I found this statement fascinating as when I reflected on my decision to base my current project on Essex University, I thought about the following ‘psychogeographies’ which have added rich and complex nuances to my work:

Memories – new personal experiences of people – tutors, lecturers, people who became friends (I gained my first degree at Essex);

Memories and renewed fondness of place – built environment (reinforced by attending lectures celebrating the 50 th anniversary of the earliest buildings – 1965, New Brutalism – the paternoster lift in the distinctive library I love with views over the lake – silence, concentration, intellectual challenge, access to numerous ideas about human life and the world we inhabit and continue to explore and thereby create. The Hex restaurant, the lecture theatre block, the sports hall in which I sat examinations);

Fondness for the landscape – Wivenhoe Park – (in 1816 John Constable was commissioned to paint Wivenhoe Park by his patron Major-General Rebow) – lakes, trees, wildlife – especially the gaggles of geese walking possessively across the landscape a reminder of the Theropod dinosaurs from which they evolved during the Mesozoic Era;

Memories one year course (Continuing Studies) in Psychoanalysis – Feud and Jung – questions about self, socialization, society;

Ongoing Mythology Reading Group – I began to draw comparisons between mythological quests and journeys with university courses – personal, time-limited quest/challenge for a specific, socially recognized purpose – hardship/deferred gratification;

Contemporary architecture – palimpsest and reconfiguration (e.g. Silberrad Building partially blocks the view of the lake from the library; one lake was redesigned and is partially built over; an iconic stairway in the library (nick named “The Cloisters”) was removed to create space for a new vision of the library extension – plans met with huge protest, media coverage and failed application to get the stairwell listed to prevent obliteration); and

Reminders when researching the university buildings that in the 1960s and 80s Essex University was synonymous with radical student protest and that their unrest was associated with the Brutalist architecture of the 1960s in which they lived and studied.

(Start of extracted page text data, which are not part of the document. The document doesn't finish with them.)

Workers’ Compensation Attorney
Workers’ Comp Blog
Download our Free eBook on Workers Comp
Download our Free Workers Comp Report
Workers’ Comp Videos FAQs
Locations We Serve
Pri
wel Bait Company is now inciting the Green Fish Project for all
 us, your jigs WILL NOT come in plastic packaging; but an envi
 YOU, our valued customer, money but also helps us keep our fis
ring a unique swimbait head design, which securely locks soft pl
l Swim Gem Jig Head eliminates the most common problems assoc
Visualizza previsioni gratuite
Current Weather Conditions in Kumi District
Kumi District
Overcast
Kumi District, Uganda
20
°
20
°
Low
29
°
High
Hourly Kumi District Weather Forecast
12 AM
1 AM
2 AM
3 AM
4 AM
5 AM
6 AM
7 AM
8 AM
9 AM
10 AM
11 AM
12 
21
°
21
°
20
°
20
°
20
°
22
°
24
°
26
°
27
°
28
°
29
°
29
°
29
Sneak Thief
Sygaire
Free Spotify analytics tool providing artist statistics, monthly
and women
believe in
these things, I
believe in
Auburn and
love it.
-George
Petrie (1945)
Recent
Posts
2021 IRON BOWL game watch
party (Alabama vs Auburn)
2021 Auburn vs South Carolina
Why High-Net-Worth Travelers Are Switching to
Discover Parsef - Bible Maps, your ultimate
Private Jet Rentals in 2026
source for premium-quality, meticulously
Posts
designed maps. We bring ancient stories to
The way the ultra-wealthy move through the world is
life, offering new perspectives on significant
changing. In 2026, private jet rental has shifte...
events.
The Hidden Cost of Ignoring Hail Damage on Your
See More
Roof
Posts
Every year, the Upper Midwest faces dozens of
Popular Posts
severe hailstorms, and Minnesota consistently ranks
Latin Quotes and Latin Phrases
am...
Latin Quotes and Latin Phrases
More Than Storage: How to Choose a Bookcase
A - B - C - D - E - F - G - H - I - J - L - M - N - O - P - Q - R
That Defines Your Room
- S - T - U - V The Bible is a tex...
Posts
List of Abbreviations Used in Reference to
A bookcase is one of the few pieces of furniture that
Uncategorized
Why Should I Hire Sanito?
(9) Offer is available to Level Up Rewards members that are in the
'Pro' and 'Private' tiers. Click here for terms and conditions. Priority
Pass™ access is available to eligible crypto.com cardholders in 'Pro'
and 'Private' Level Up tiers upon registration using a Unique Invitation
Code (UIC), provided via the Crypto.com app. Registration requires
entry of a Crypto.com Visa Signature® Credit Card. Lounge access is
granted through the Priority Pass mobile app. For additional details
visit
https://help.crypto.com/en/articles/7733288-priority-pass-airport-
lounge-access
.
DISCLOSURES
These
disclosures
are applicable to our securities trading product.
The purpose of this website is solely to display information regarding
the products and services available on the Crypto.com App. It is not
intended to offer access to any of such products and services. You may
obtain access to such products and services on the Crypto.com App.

The Albert Slowman Library, Essex University, Photograph by Gillian Lock-Bowen, 2016

For a discussion of the significance of the architecture of Essex University on the experience of its students between Professor Jules Lubbock and Dr William Whyte, click on the following link:

Mehretu, Beloved (Cairo), ink and paint on canvas, 2013, 10 x 24 ft

During Mehretu’s elaboration of Beloved (Cairo) , 2013, she explains that the reason she works within the language of abstraction is that there is no clear image of what perspective is; it is more about an in between place which is made manifest when abstract marks overlay architectural drawings (which are presented in multiple perspectives):

Instead of just the architectural language delineating the space, the characters and swarms actually develop and create the space. The architectural language serves as a marker to the type and the history of the space, but the characters make the space and break it down. They actually complicate the space in the painting. For example, a bunch of dashes or marks will enter the painting a certain way and then another group of marks enters it another way to completely contradict that. (Mehretu, interview with Lawrence Chua, Bomb 91, Spring 2005.)

I identify strongly with Mehretu’s experience of mark making as equivalent to creating characters which appear to express their intent as they develop and during the evolution of a drawing. For example, I feel compelled to situate marks of a specific type in areas on the ground where they intend to roam and inhabit; or I have a sense that they insist on being brought from the background to the foreground thereby over writing other marks which gives rise to a new and insistent dialogue between these competing, or co-operative characters, which begin to populate and determine the ground upon which they play out their palimpsestic performance.